Fast and memory efficient Markov Chain implementation, optimized for text generation

§Features

  • User can specify what regex they want to use for tokenization.
  • MarkovChain::generate and MarkovChain::generate_start functions both take RngCore instead of using rand::thread_rng().
  • Strings are interned for faster training and less memory usage.
  • Serialization and deserialization with serde, when serialize feature flag is used.

§Example

use markov_str::*;
use rand::SeedableRng;
use regex::Regex;
use std::fs::{self, read_to_string};

let training_path = "data";

// Gets the paths of evey file and directory in the training_path.
let tpaths = fs::read_dir(training_path)
    .unwrap_or_else(|_| panic!("Can't read files from: {}", training_path));

// Only the files remain
let files = tpaths
    .filter_map(|f| f.ok())
    .filter(|f| match f.file_type() {
        Err(_) => false,
        Ok(f) => f.is_file(),
    });

// Reads every file into a string
let contents = files.filter_map(|f| read_to_string(f.path()).ok());

// Creating the Markov Chain
let markov_chain = contents.fold(
    MarkovChain::with_capacity(2, 8_000_000, Regex::new(WORD_REGEX).unwrap()),
    |mut a, s| {
        a.add_text(&s);
        a
    },
);

// Number of tokens
println!("{}", markov_chain.len());

// Generation
for _ in 0..10 {
    println!("{}", markov_chain.generate_start("among the       ", 25, &mut rand::thread_rng()).unwrap());
}
// Generation
println!("{}", markov_chain.len());

// ThreadRng
for _ in 0..10 {
    println!(
        "ThreadRng: {}",
        markov_chain
            .generate_start("among the       ", 25, &mut rand::thread_rng())
            .unwrap()
    );
}

// StdRng with seed
let mut rng = rand::rngs::StdRng::seed_from_u64(1337);
for _ in 0..10 {
    println!(
        "Seeded: {}",
        markov_chain
            .generate_start("among the       ", 25, &mut rng)
            .unwrap()
    );
}

// Cloned
let mut rng = rand::rngs::StdRng::seed_from_u64(1337);
let m: MarkovChain = markov_chain.clone();
for _ in 0..10 {
    println!(
        "Cloned: {}",
        m.generate_start("among the       ", 25, &mut rng).unwrap()
    );
}

This example is taken from the examples/main.rs, you can run it by:

./get_data.sh
cargo run --release --example=main

./get_data.sh will download the first 200 books from Project Gutenberg, which totals up to more than 100MBs of text.

§License

markov_str is licensed under the MIT license.
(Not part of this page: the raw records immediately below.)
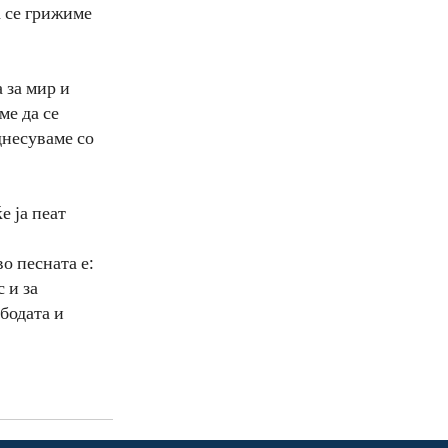
а се грижиме
 за мир и
ме да се
днесуваме со
е ја пеат
а
о песната е:
 и за
ободата и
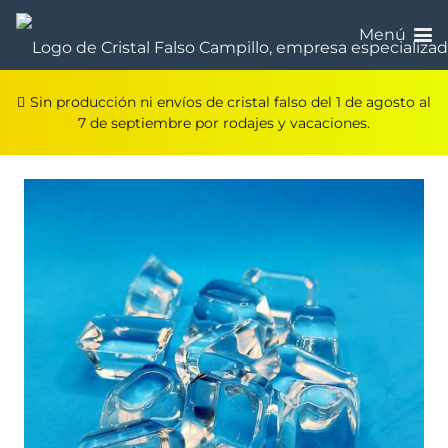
Menú
Sin producción ni envíos de cristal falso del 1 de agosto al
7 de septiembre por rodajes y vacaciones.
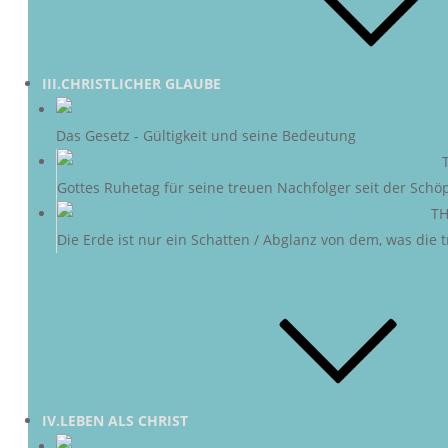
III.CHRISTLICHER GLAUBE
DAS G
Das Gesetz - Gültigkeit und seine Bedeutung
DER SABBAT
–
Gottes Ruhetag für seine treuen Nachfolger seit der Schö
NEUE ERDE
–
TH
Die Erde ist nur ein Schatten / Abglanz von dem, was die
IV.LEBEN ALS CHRIST
CHRI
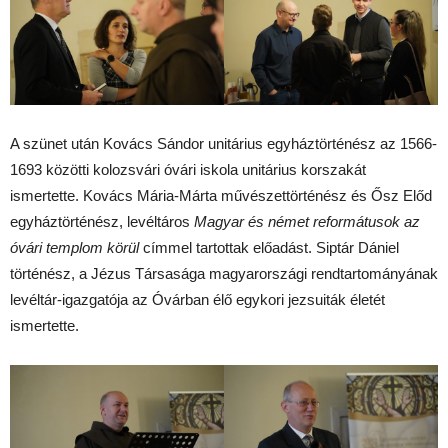
A szünet után Kovács Sándor unitárius egyháztörténész az 1566-
1693 közötti kolozsvári óvári iskola unitárius korszakát
ismertette. Kovács Mária-Márta művészettörténész és Ősz Előd
egyháztörténész, levéltáros
Magyar és német reformátusok az
óvári templom körül
címmel tartottak előadást. Siptár Dániel
történész, a Jézus Társasága magyarországi rendtartományának
levéltár-igazgatója az Óvárban élő egykori jezsuiták életét
ismertette.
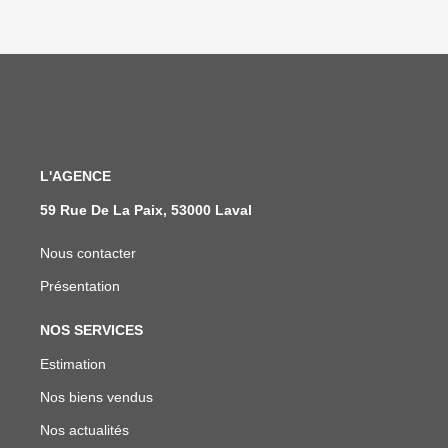
L'AGENCE
59 Rue De La Paix, 53000 Laval
Nous contacter
Présentation
NOS SERVICES
Estimation
Nos biens vendus
Nos actualités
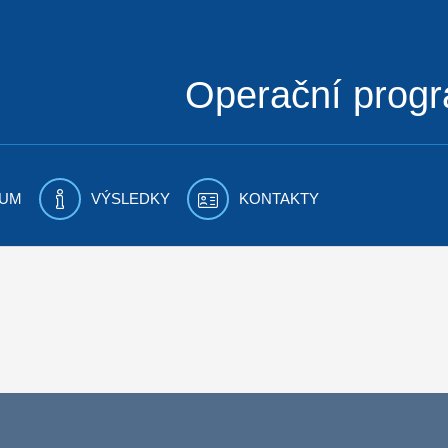
Operační prog
UM
VÝSLEDKY
KONTAKTY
Feel free to fork and use however you like.

Structs§

MarkovChainIter
Iterator that iterates over generation steps.
RawMarkovChain
Represents a Markov Chain that is designed to generate text.

Statics§

WORD_REGEX
Recommended Regex for general use.

Type Aliases§

MarkovChain
Represents a Markov Chain that is designed to generate text.